Concerning the issues within the single market, Enrico Letta, former Italian prime minister, who is preparing a report on the state of the internal market, has recently pointed out the dilemma of balancing the strengths of the single market with the need to compete globally. Preserving the strength of the single market, and the freedoms of movement, capital, goods and services, while competing with America, China, India and others.
This matter is significant since the single market is based on liberal trade principles and on the pillar of the level playing field between countries and their business.
However, while the EU pushes to speed up the continent’s green and technological transitions, it must respond to competing programs such as the US Inflation Reduction Act (IRA), and longstanding state support offered by Beijing to Chinese rivals. Maintaining international competitiveness in this scenario (huge public expenditures in the two economically biggest countries) appears unachievable unless the EU does not sustain specific economic sectors and businesses.

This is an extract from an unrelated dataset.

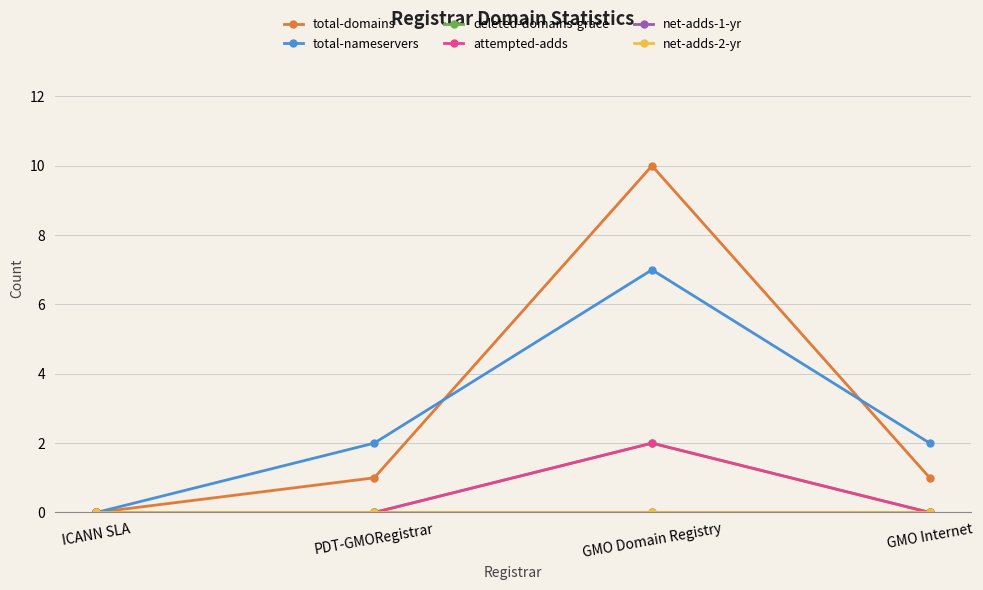

True or false: net-adds-2-yr and attempted-adds cross at least once.

False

For instance, between March 2022 and August 2023, The European Commission approved €733bn in state support since March 2022 for businesses affected by the war in Ukraine and the green transition. This huge financial support from Brussels to European companies has radically altered the level playing field damaging the competitive game in the single market.

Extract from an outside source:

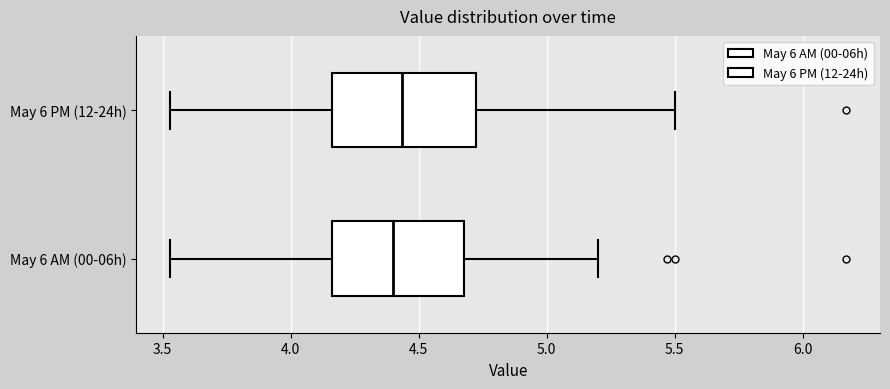

Where does the right whisker of the box for May 6 AM (00-06h) end on the x-axis? The values are not printed on the chart, so give them approximately, as read against the axis.

5.20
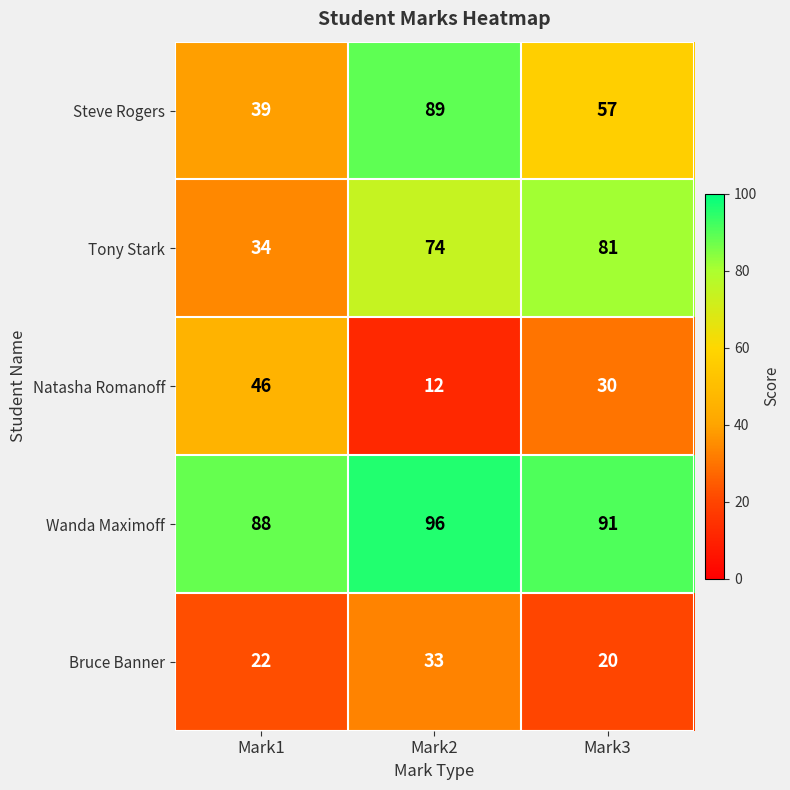

List the series in order of their peak value, highest first.

Wanda Maximoff, Steve Rogers, Tony Stark, Natasha Romanoff, Bruce Banner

Therefore, there is a relevant trade-off between international competitiveness and the health of the single market (so, its players’ businesses).
The EU beyond the single market
To ensure the EU's survival, it must evolve into a federation of people rather than mere economic interests. This transformation may require building a European common defense system, a common energetic strategy, a common foreign policy, and eventually a common fiscal system. Although these proposals are strictly related to the theme of “national security”, member states' reluctance to cede authority underscores the complexities of this
For example, Germany and Hungary have voiced skepticism, driven by their personal interests, when the EU was facing the necessity of cutting oil and natural gas imports from Russia.
Moreover, in April 2023, French President Emmanuel Macron embarked on a trip to China to finalize commercial agreements along with French entrepreneurs and the president of the European Commission, Ursula Von der Leyen. Notably, Macron was accorded the highest honors by the Chinese, while Von der Leyen had to follow a comparatively less prestigious path. This discrepancy, seemingly insignificant at first glance, reflects instead Macron’s underlying perspective: when we are dealing with national interests, France comes first. In addition, on the return flying journey, Macron released an interview supporting a strong position over the China-US question as it was talking on behalf of the same EU.
Another example involves the Chinese-Lithuanian matter, where Germany sided with China. Briefly, Lithuania faced economic repercussions from China due to its decision to permit Taipei’s government to establish a consular mission with Taiwan’s name in Vilnius. As a result, given that the boycott has obstructed European imports containing Lithuanian components, Germany (the major European exporter to China) has put pressure on the Baltic state to resolve that crisis by acquiescing to China’s requests.
While more instances should be cited, these examples are sufficient to depict the main threat for the EU to remain a competitive player in the international arena: each country has undeletable national interests that somehow and somewhen will clash with the EU ones.